:: Given data
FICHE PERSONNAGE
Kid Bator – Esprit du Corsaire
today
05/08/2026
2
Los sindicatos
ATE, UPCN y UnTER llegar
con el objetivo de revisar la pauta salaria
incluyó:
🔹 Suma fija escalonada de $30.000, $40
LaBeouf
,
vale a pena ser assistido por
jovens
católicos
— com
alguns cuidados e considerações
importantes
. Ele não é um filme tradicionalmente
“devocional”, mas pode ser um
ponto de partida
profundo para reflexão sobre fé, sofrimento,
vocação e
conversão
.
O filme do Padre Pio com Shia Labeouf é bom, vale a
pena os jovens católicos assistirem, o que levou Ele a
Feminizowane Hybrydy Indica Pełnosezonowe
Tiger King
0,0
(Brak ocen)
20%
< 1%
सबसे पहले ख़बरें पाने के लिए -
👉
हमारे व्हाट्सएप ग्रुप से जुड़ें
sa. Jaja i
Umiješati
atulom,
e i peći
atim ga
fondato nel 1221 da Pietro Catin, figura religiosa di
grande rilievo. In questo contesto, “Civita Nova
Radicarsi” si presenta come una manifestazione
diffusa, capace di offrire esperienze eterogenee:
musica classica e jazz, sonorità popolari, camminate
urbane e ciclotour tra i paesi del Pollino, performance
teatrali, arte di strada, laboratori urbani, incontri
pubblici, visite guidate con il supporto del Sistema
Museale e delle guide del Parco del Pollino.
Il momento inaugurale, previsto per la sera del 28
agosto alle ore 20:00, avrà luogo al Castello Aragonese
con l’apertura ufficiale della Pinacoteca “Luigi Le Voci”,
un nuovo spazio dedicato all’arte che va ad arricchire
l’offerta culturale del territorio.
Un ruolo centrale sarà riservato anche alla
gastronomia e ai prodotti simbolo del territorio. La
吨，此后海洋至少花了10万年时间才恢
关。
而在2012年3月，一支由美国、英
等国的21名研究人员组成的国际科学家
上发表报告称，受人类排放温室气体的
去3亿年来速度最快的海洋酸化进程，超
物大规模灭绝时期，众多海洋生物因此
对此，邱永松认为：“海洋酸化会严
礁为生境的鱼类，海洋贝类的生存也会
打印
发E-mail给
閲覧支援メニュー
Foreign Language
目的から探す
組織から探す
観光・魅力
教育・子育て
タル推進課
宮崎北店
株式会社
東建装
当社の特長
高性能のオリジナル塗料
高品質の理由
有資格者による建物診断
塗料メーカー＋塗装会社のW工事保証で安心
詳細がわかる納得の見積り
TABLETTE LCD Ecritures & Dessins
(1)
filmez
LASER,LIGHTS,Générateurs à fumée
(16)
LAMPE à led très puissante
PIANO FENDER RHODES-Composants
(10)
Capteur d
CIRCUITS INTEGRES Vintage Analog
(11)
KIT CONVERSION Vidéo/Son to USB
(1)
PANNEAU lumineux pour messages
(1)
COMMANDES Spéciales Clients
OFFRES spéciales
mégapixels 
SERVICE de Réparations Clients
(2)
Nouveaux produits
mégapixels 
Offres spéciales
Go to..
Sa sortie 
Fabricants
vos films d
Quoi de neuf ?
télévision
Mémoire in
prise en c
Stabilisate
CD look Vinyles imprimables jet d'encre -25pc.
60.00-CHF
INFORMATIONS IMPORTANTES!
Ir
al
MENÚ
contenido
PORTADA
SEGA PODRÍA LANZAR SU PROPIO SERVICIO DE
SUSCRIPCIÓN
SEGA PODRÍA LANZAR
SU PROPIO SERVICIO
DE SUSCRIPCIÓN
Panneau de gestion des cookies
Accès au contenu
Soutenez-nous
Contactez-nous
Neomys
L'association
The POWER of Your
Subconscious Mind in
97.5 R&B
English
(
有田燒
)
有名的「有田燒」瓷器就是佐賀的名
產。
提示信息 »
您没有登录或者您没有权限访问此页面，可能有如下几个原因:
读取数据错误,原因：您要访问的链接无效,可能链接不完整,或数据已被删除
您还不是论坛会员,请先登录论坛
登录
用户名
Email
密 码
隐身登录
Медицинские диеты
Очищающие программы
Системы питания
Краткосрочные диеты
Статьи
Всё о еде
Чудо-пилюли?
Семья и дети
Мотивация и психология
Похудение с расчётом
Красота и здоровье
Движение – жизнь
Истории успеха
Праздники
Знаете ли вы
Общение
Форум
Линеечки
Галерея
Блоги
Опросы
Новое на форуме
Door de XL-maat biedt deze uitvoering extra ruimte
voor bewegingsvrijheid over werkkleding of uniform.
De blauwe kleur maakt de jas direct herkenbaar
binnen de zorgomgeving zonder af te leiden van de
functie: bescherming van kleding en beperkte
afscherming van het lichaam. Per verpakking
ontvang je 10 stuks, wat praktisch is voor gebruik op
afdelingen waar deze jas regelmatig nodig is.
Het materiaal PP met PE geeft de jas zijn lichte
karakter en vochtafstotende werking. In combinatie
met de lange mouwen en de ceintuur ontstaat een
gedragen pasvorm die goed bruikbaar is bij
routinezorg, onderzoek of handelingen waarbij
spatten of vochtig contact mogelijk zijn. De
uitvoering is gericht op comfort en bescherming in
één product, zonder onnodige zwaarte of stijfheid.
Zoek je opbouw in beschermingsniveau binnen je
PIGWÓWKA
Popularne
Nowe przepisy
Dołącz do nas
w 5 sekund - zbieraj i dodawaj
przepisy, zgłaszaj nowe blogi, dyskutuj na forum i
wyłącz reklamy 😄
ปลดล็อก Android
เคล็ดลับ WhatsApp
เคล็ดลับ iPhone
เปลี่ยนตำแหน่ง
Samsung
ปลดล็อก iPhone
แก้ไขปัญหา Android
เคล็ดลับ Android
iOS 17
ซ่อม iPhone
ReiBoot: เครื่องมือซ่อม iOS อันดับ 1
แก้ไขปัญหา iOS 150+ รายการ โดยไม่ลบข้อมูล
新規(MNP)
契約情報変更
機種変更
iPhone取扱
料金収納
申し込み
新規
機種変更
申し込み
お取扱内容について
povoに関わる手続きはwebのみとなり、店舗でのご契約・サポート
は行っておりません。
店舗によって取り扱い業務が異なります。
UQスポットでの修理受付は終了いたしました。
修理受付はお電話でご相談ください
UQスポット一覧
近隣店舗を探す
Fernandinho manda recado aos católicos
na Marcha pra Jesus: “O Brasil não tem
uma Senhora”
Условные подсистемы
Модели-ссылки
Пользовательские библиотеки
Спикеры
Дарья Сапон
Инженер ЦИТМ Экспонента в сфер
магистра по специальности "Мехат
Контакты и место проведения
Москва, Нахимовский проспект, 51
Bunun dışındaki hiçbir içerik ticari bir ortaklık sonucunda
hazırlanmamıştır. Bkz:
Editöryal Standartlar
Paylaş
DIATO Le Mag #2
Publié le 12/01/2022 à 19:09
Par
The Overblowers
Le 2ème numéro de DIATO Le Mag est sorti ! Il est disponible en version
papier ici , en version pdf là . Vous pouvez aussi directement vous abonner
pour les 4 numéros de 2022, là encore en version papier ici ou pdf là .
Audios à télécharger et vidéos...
::::
In the listing above, find the line with "grande rilievo. In" and the line with "高性能のオリジナル塗料". Output those two lines and every line between them, exactly as written.

grande rilievo. In questo contesto, “Civita Nova
Radicarsi” si presenta come una manifestazione
diffusa, capace di offrire esperienze eterogenee:
musica classica e jazz, sonorità popolari, camminate
urbane e ciclotour tra i paesi del Pollino, performance
teatrali, arte di strada, laboratori urbani, incontri
pubblici, visite guidate con il supporto del Sistema
Museale e delle guide del Parco del Pollino.
Il momento inaugurale, previsto per la sera del 28
agosto alle ore 20:00, avrà luogo al Castello Aragonese
con l’apertura ufficiale della Pinacoteca “Luigi Le Voci”,
un nuovo spazio dedicato all’arte che va ad arricchire
l’offerta culturale del territorio.
Un ruolo centrale sarà riservato anche alla
gastronomia e ai prodotti simbolo del territorio. La
吨，此后海洋至少花了10万年时间才恢
关。
而在2012年3月，一支由美国、英
等国的21名研究人员组成的国际科学家
上发表报告称，受人类排放温室气体的
去3亿年来速度最快的海洋酸化进程，超
物大规模灭绝时期，众多海洋生物因此
对此，邱永松认为：“海洋酸化会严
礁为生境的鱼类，海洋贝类的生存也会
打印
发E-mail给
閲覧支援メニュー
Foreign Language
目的から探す
組織から探す
観光・魅力
教育・子育て
タル推進課
宮崎北店
株式会社
東建装
当社の特長
高性能のオリジナル塗料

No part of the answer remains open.